デジタル化の波にどう立ち向かっていくのか?

巷では、SaaSだのサブスクだのDXだの、バズワードが飛び交っている。ビジネスパーソンは、この時代の流れをどのように捉え、サバイブしていけばよいのだろうか?また、エンジニアの方も、これまでのようにコードを書くだけでは、自分のスキルがコモディティー化していくと不安に感じているのではないか。そのような中で、どのようにスキル、マインドを鍛え、自身のキャリアを開発していくべきなのだろうか?

本書は、今、世の中で起こっている潮流を読み解き、企業・個人として、どのようなマインドとスキルで対応していくべきなのか、その全体像がコンパクトに記載された貴重な本である。デジタル技術を活用したビジネスを始めようとしている、始めた、その担当になったという人だけでなく、ビジネス領域の理解を深めていきたいエンジニアの方、これから自社にDXを取り込もうとしているがどうすればよいのか分からない経営層の皆さんまで、幅広い読者層に読んでもらいたい。私自身、IT業界のバックグラウンドがある訳でもないが、既存ビジネスがデジタルと融合し、変化している中、如何に自分が変化にアジャストしていくかは個人的な重要イシューであり、まさに同じような問題意識を持たれている方も多いのではないか。

「ソフトウェア・ファースト」のWhatとWhy

そもそも、「ソフトウェア・ファースト」とは何か?本書の中で、説明された文章をそのまま引用してみよう。

:: 記述課題 1 ::
レコードの先頭から「The temperature is -6,°C」を含む行までを、両端の行も含めて一字一句そのまま打ち直してください。画像は解答に含めないでください。
本文とレコードは互いに独立しています。

:: 抜粋データ ::
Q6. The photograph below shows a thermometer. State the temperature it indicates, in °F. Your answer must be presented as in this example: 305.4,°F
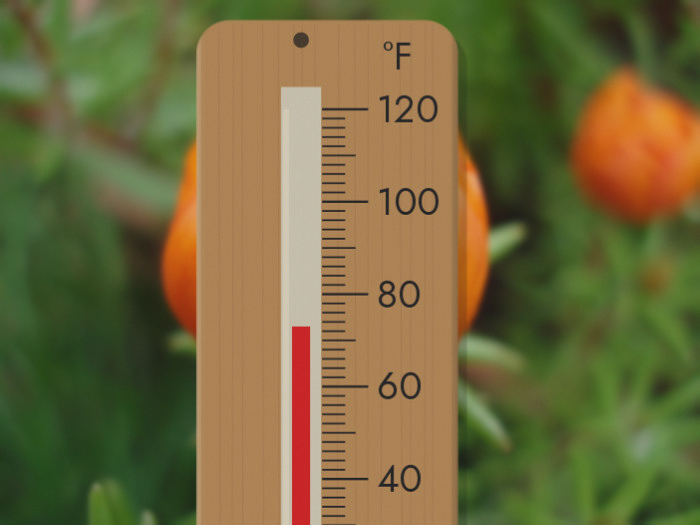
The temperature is 73,°F
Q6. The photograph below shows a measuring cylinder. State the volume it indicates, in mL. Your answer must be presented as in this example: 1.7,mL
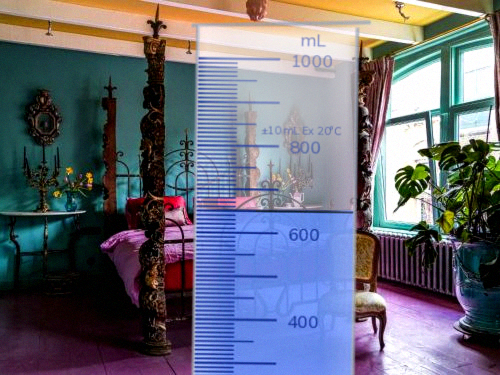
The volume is 650,mL
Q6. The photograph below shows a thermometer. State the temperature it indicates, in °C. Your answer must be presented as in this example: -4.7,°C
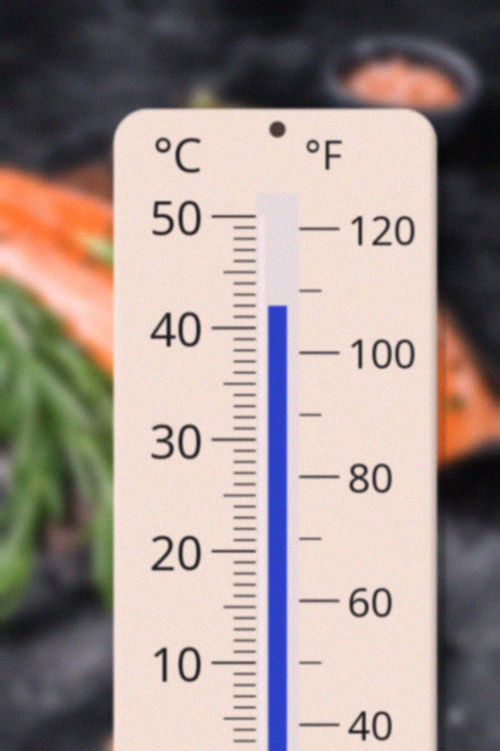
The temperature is 42,°C
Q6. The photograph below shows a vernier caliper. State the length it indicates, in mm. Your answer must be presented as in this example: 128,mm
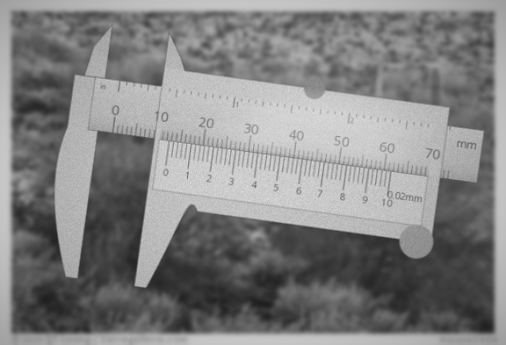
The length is 12.5,mm
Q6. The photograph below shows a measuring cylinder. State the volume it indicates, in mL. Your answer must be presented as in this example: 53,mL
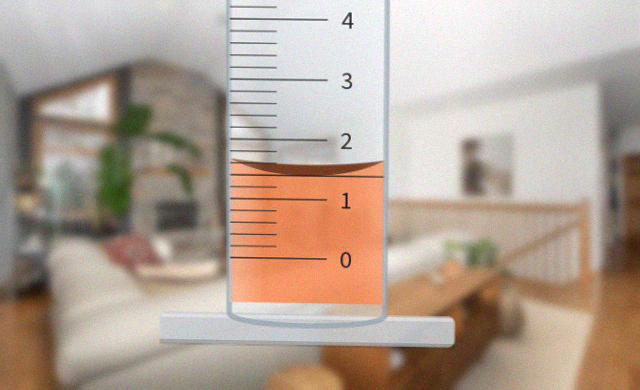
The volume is 1.4,mL
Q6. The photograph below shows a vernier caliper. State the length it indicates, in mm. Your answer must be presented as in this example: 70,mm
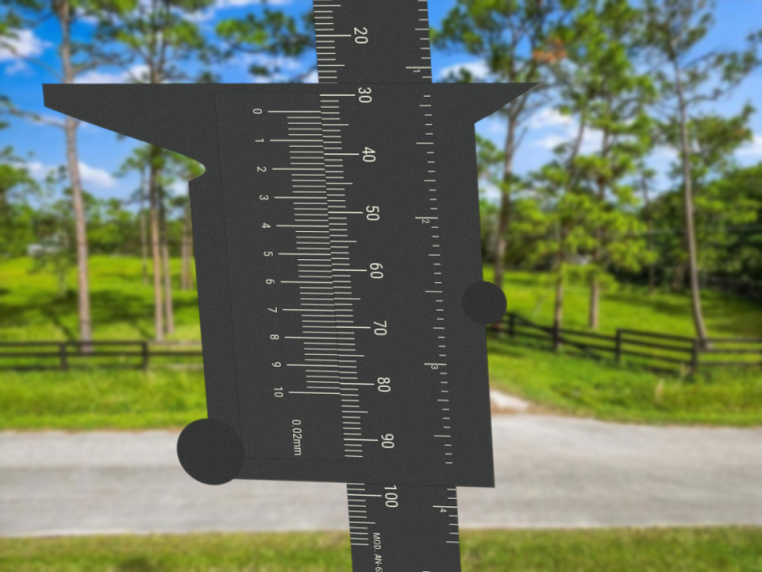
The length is 32.8,mm
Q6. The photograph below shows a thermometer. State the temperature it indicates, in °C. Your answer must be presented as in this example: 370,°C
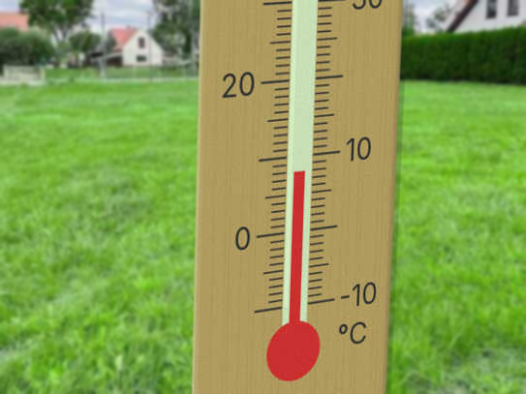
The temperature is 8,°C
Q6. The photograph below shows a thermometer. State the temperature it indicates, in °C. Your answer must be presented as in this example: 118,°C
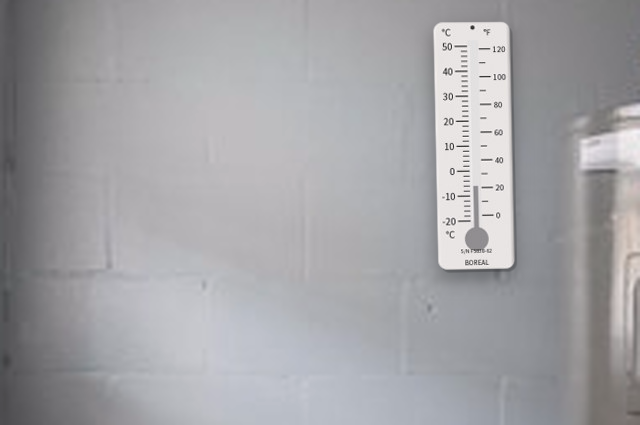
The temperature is -6,°C
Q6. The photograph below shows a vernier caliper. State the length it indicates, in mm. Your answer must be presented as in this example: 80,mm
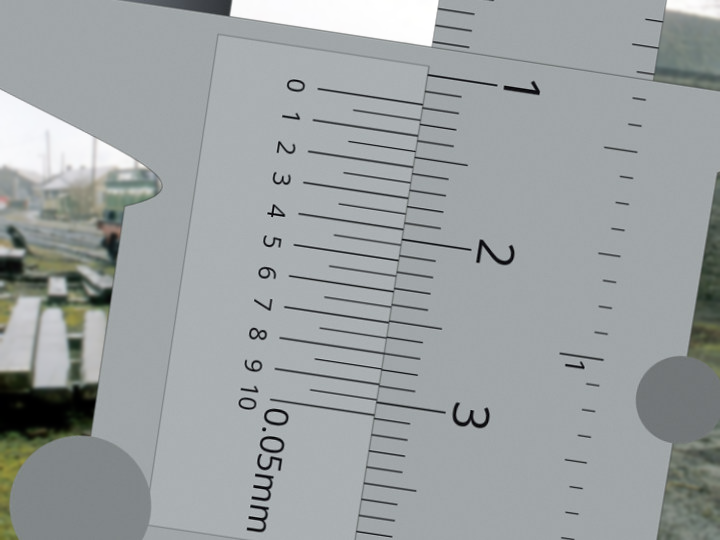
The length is 11.8,mm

:: 記述課題 2 ::
読解本文のうち「デジタル化の波にどう立ち向かっていくのか?」から「発していくべきなのだろうか?」までの部分を、両端を含めて原文どおりに繰り返してください。

:: 演習出力 1 ::
Q6. The photograph below shows a thermometer. State the temperature it indicates, in °F. Your answer must be presented as in this example: 305.4,°F
The temperature is 73,°F
Q6. The photograph below shows a measuring cylinder. State the volume it indicates, in mL. Your answer must be presented as in this example: 1.7,mL
The volume is 650,mL
Q6. The photograph below shows a thermometer. State the temperature it indicates, in °C. Your answer must be presented as in this example: -4.7,°C
The temperature is 42,°C
Q6. The photograph below shows a vernier caliper. State the length it indicates, in mm. Your answer must be presented as in this example: 128,mm
The length is 12.5,mm
Q6. The photograph below shows a measuring cylinder. State the volume it indicates, in mL. Your answer must be presented as in this example: 53,mL
The volume is 1.4,mL
Q6. The photograph below shows a vernier caliper. State the length it indicates, in mm. Your answer must be presented as in this example: 70,mm
The length is 32.8,mm
Q6. The photograph below shows a thermometer. State the temperature it indicates, in °C. Your answer must be presented as in this example: 370,°C
The temperature is 8,°C
Q6. The photograph below shows a thermometer. State the temperature it indicates, in °C. Your answer must be presented as in this example: 118,°C
The temperature is -6,°C

:: 演習出力 2 ::
デジタル化の波にどう立ち向かっていくのか?

巷では、SaaSだのサブスクだのDXだの、バズワードが飛び交っている。ビジネスパーソンは、この時代の流れをどのように捉え、サバイブしていけばよいのだろうか?また、エンジニアの方も、これまでのようにコードを書くだけでは、自分のスキルがコモディティー化していくと不安に感じているのではないか。そのような中で、どのようにスキル、マインドを鍛え、自身のキャリアを開発していくべきなのだろうか?